MLOps Engineer
We're seeking talented MLOps Engineers with deep, hands-on expertise in modern ML frameworks — specifically JAX, PyTorch, and kernel-level programming (Pallas/Triton). This role involves AI model training and evaluation work, including writing and assessing MLOps tasks and solutions to generate high-quality training data for frontier AI systems.
This is a 40-hour full-time engagement, with no conflicts/no other engagements.
Key Responsibilities
Guide research and engineering teams to close knowledge gaps and improve AI model performance in MLOps, training infrastructure, and ML framework-level topics.
Design challenging, domain-relevant tasks, and write accurate and well-structured solutions to MLOps and ML systems problems.
Evaluate MLOps tasks and solutions and provide clear, written technical feedback.
Develop guidelines and detailed rubrics/evaluation frameworks to assess training pipeline design, distributed systems reasoning, and kernel-level optimization across tasks.

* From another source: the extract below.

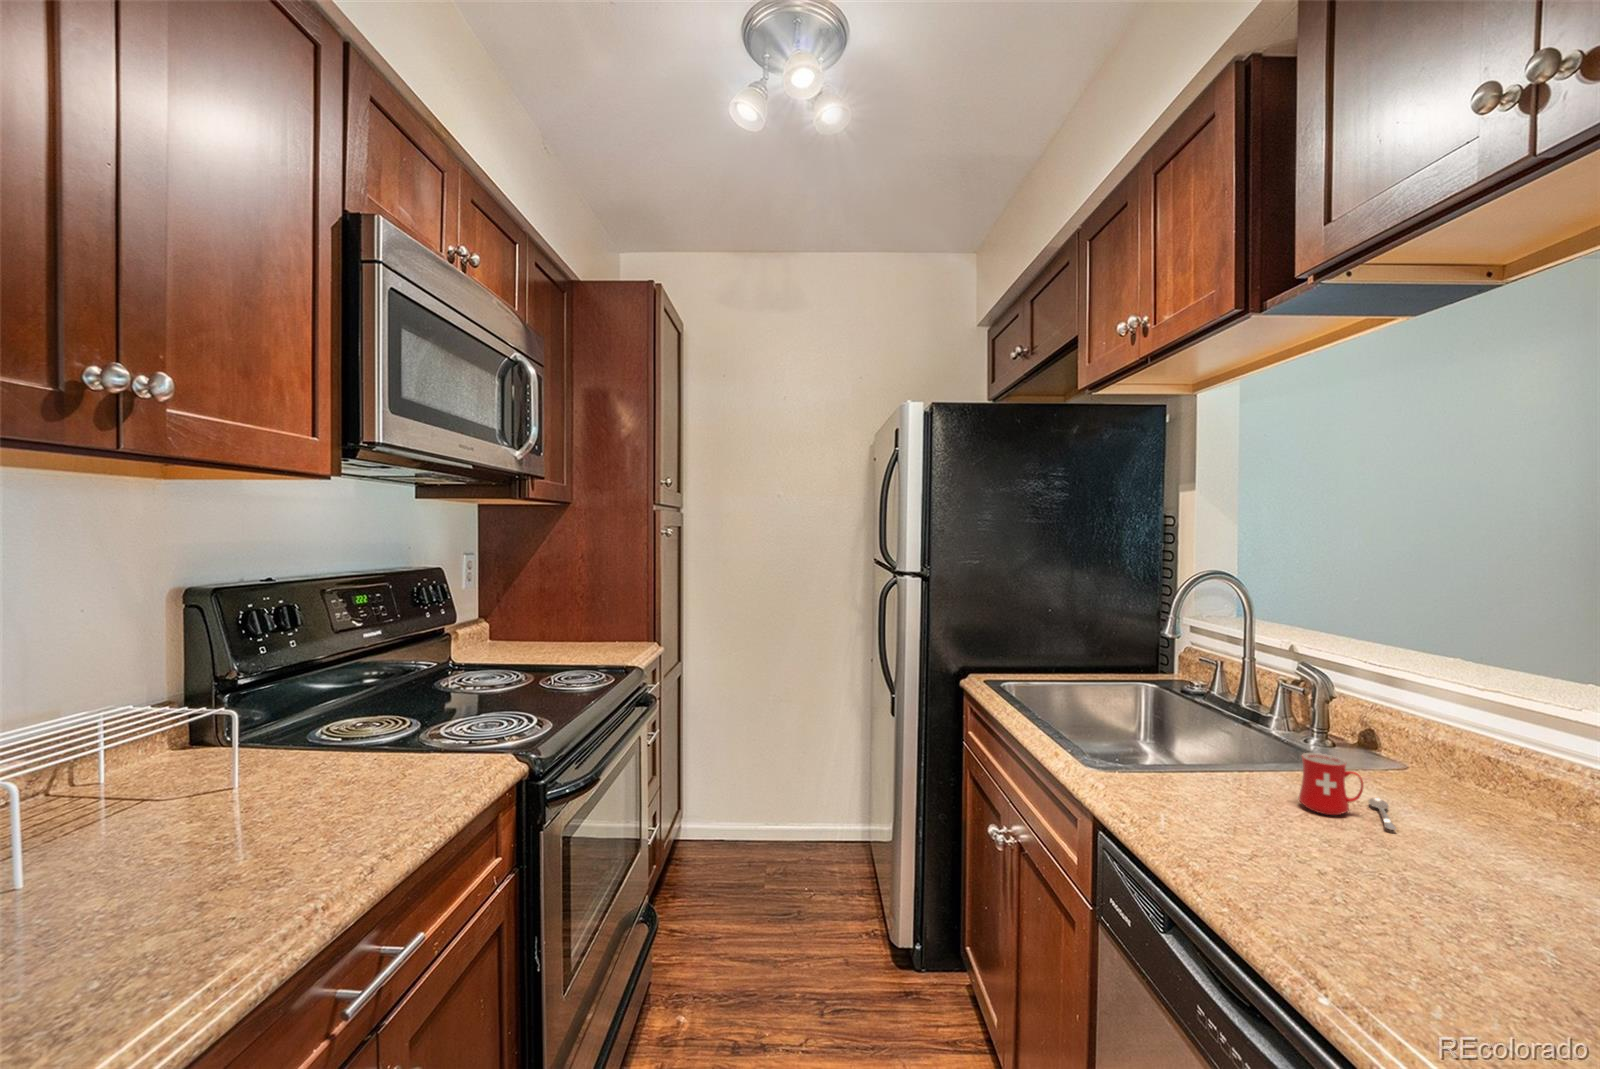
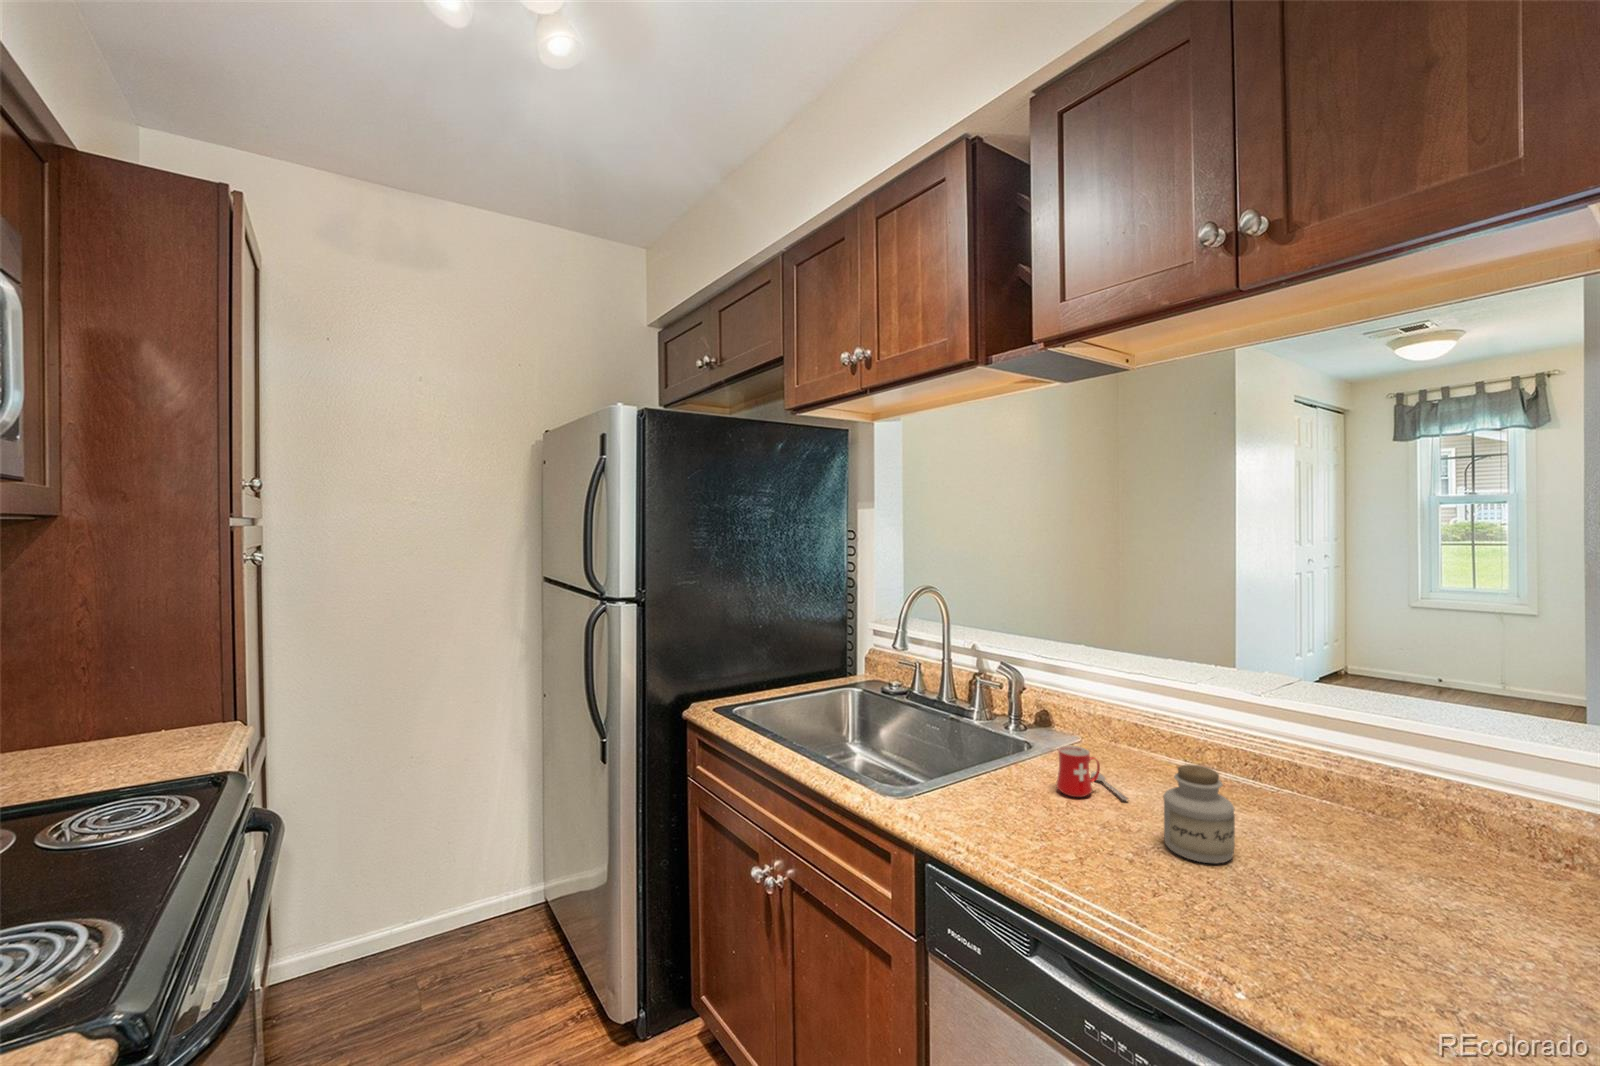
jar: none [1389,780,1496,909] -> present [1163,764,1235,863]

Collaborate with other subject matter experts to ensure consistency and accuracy in training data.
Core Qualifications
2+ years of dedicated professional experience in ML infrastructure, MLOps, or ML systems engineering at a recognized, top-tier organization.
Hands-on production experience with JAX and/or PyTorch at scale.
Experience writing or optimizing custom GPU kernels using Pallas (JAX) or Triton.
Demonstrable career progression.
Ability to engage reliably for at least 40 hours/week during weekdays.
Strong written communication skills and the ability to explain complex technical decisions clearly.